- **What is needed**:
Write out each line from the data below that includes the word "site".

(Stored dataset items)
· · · ·

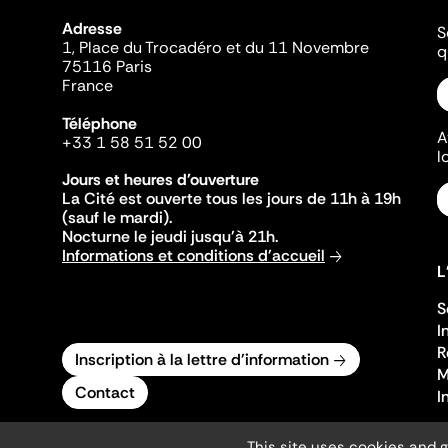
Adresse
S
1, Place du Trocadéro et du 11 Novembre
q
75116 Paris
France
Téléphone
A
+33 1 58 51 52 00
l
Jours et heures d'ouverture
La Cité est ouverte tous les jours de 11h à 19h
(sauf le mardi).
Nocturne le jeudi jusqu'à 21h.
Informations et conditions d'accueil
L
S
I
R
Inscription à la lettre d'information
M
Contact
I
This site uses cookies and 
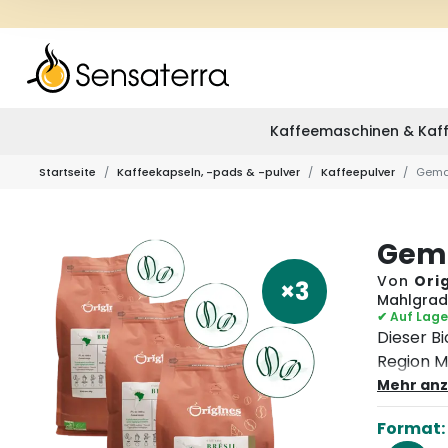
Kaffeemaschinen & Kaff
Startseite
Kaffeekapseln, -pads & -pulver
Kaffeepulver
Gemah
Gema
Von
Ori
×3
Mahlgrad 
✔ Auf Lage
Dieser Bi
Region Ma
des Bund
Mehr anz
wird in 
Format:
angebaut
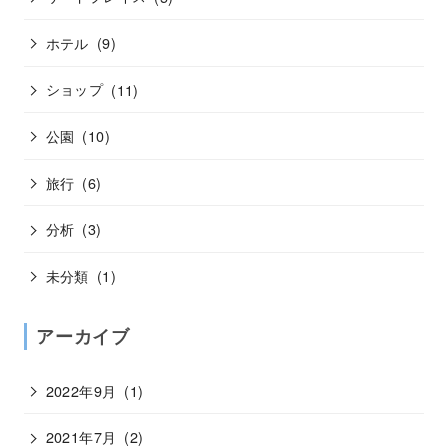
ホテル
(9)
ショップ
(11)
公園
(10)
旅行
(6)
分析
(3)
未分類
(1)
アーカイブ
2022年9月
(1)
2021年7月
(2)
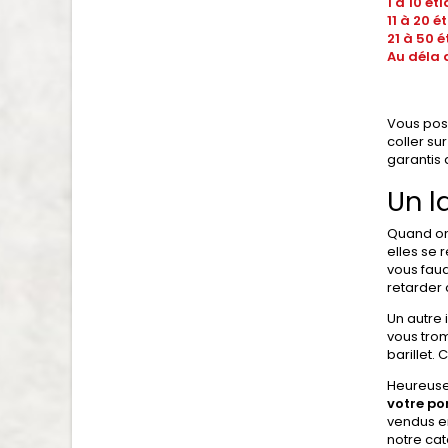
1 à 10 
11 à 20 
21 à 50 
Au déla 
Vous poss
coller su
garantis 
Un l
Quand on 
elles se 
vous faud
retarder
Un autre 
vous trom
barillet.
Heureusem
votre po
vendus en
notre cat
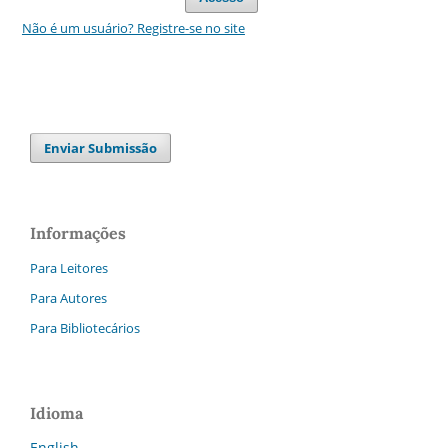
Não é um usuário? Registre-se no site
Enviar Submissão
Informações
Para Leitores
Para Autores
Para Bibliotecários
Idioma
English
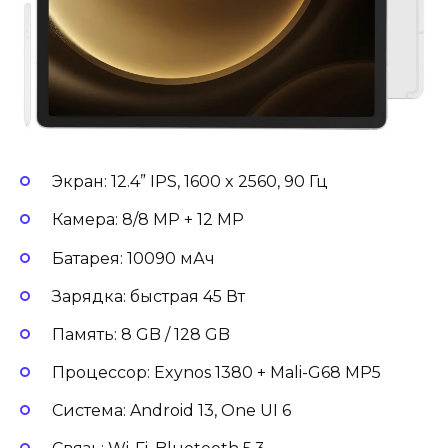
Экран: 12.4” IPS, 1600 x 2560, 90 Гц
Камера: 8/8 MP + 12 MP
Батарея: 10090 мАч
Зарядка: быстрая 45 Вт
Память: 8 GB / 128 GB
Процессор: Exynos 1380 + Mali-G68 MP5
Система: Android 13, One UI 6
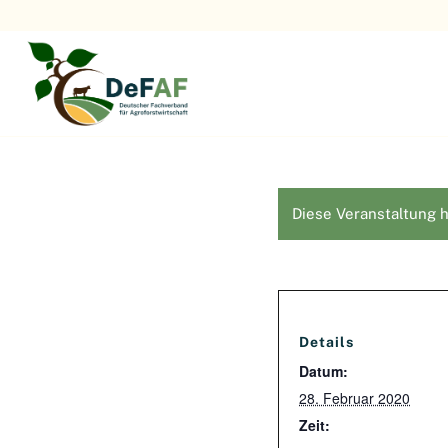
Diese Veranstaltung h
Details
Datum:
28. Februar 2020
Zeit:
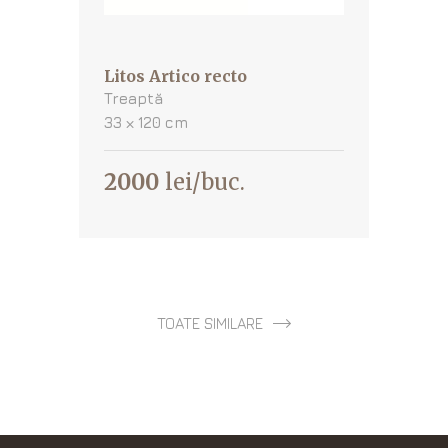
Litos Artico recto
Treaptă
33 х 120 cm
2000
lei/buc.
TOATE SIMILARE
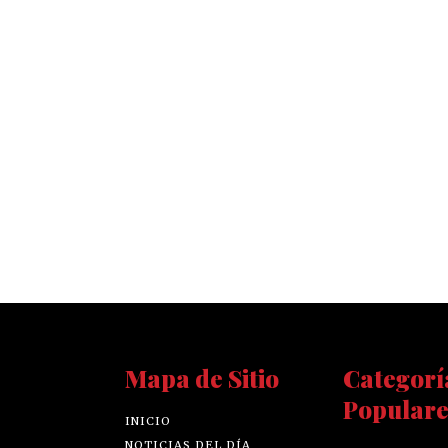
Mapa de Sitio
Categorí
Populare
INICIO
NOTICIAS DEL DÍA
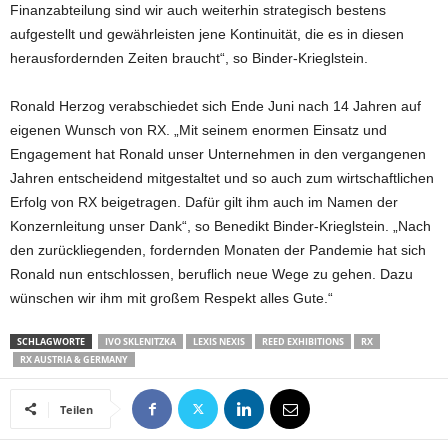
Finanzabteilung sind wir auch weiterhin strategisch bestens
aufgestellt und gewährleisten jene Kontinuität, die es in diesen
herausfordernden Zeiten braucht“, so Binder-Krieglstein.
Ronald Herzog verabschiedet sich Ende Juni nach 14 Jahren auf
eigenen Wunsch von RX. „Mit seinem enormen Einsatz und
Engagement hat Ronald unser Unternehmen in den vergangenen
Jahren entscheidend mitgestaltet und so auch zum wirtschaftlichen
Erfolg von RX beigetragen. Dafür gilt ihm auch im Namen der
Konzernleitung unser Dank“, so Benedikt Binder-Krieglstein. „Nach
den zurückliegenden, fordernden Monaten der Pandemie hat sich
Ronald nun entschlossen, beruflich neue Wege zu gehen. Dazu
wünschen wir ihm mit großem Respekt alles Gute.“
SCHLAGWORTE
IVO SKLENITZKA
LEXIS NEXIS
REED EXHIBITIONS
RX
RX AUSTRIA & GERMANY
Teilen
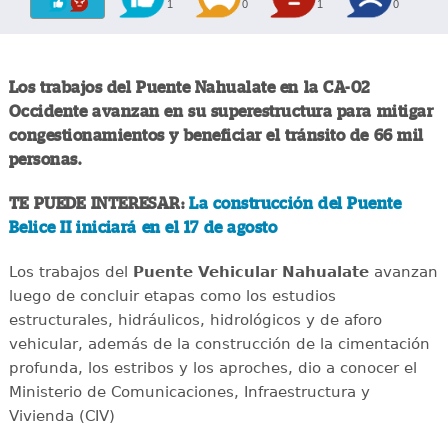
1
0
1
0
Los trabajos del Puente Nahualate en la CA-02
Occidente avanzan en su superestructura para mitigar
congestionamientos y beneficiar el tránsito de 66 mil
personas.
TE PUEDE INTERESAR:
La construcción del Puente
Belice II iniciará en el 17 de agosto
Los trabajos del
Puente Vehicular Nahualate
avanzan
luego de concluir etapas como los estudios
estructurales, hidráulicos, hidrológicos y de aforo
vehicular, además de la construcción de la cimentación
profunda, los estribos y los aproches, dio a conocer el
Ministerio de Comunicaciones, Infraestructura y
Vivienda (CIV)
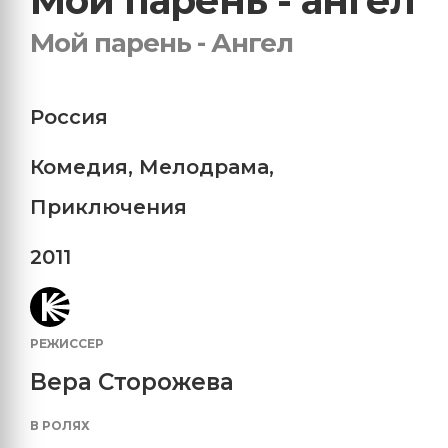
Мой парень - ангел
Мой парень - Ангел
Россия
Комедия
,
Мелодрама
,
Приключения
2011
РЕЖИССЕР
Вера Сторожева
В РОЛЯХ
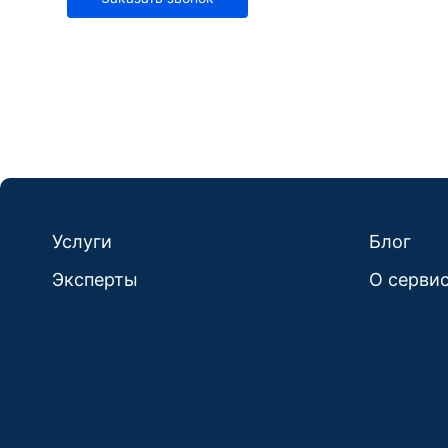
Услуги
Блог
Эксперты
О серви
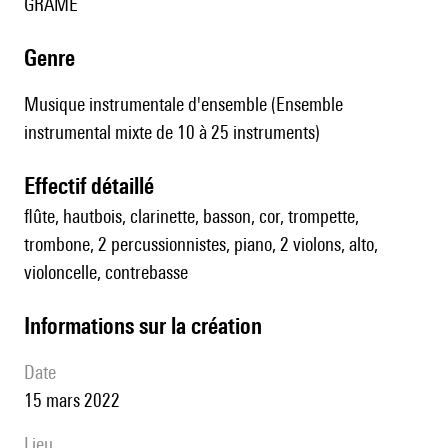
GRAME
genre
Musique instrumentale d'ensemble (Ensemble
instrumental mixte de 10 à 25 instruments)
effectif détaillé
flûte, hautbois, clarinette, basson, cor, trompette,
trombone, 2 percussionnistes, piano, 2 violons, alto,
violoncelle, contrebasse
informations sur la création
date
15 mars 2022
lieu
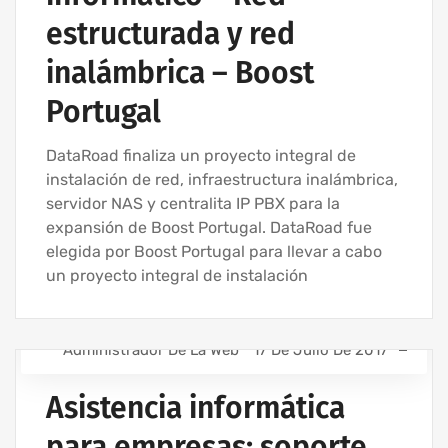
estructurada y red
inalámbrica – Boost
Portugal
DataRoad finaliza un proyecto integral de
instalación de red, infraestructura inalámbrica,
servidor NAS y centralita IP PBX para la
expansión de Boost Portugal. DataRoad fue
elegida por Boost Portugal para llevar a cabo
un proyecto integral de instalación
Administrador De La Web
17 De Julio De 2017
ASISTENCIA INFORMÁTICA PARA EMPRESAS
Asistencia informática
ASISTENCIA INFORMÁTICA - SERVICIOS INFORMÁTICOS
PARA EMPRESAS
para empresas: soporte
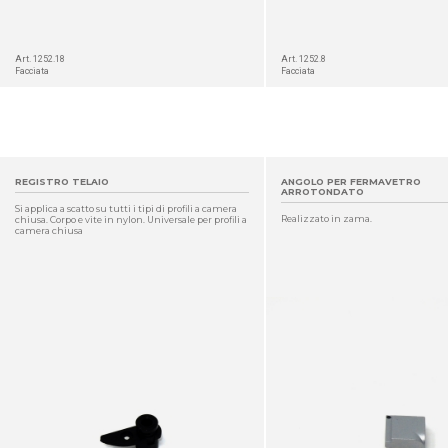
Art. 1252.18
Art. 1252.8
Facciata
Facciata
REGISTRO TELAIO
ANGOLO PER FERMAVETRO
ARROTONDATO
Si applica a scatto su tutti i tipi di profili a camera
Realizzato in zama.
chiusa. Corpo e vite in nylon. Universale per profili a
camera chiusa
DETTAGLIO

· · · ·

- **Output of the task**:
This site uses cookies and 
Não é um usuário? Registre-se no site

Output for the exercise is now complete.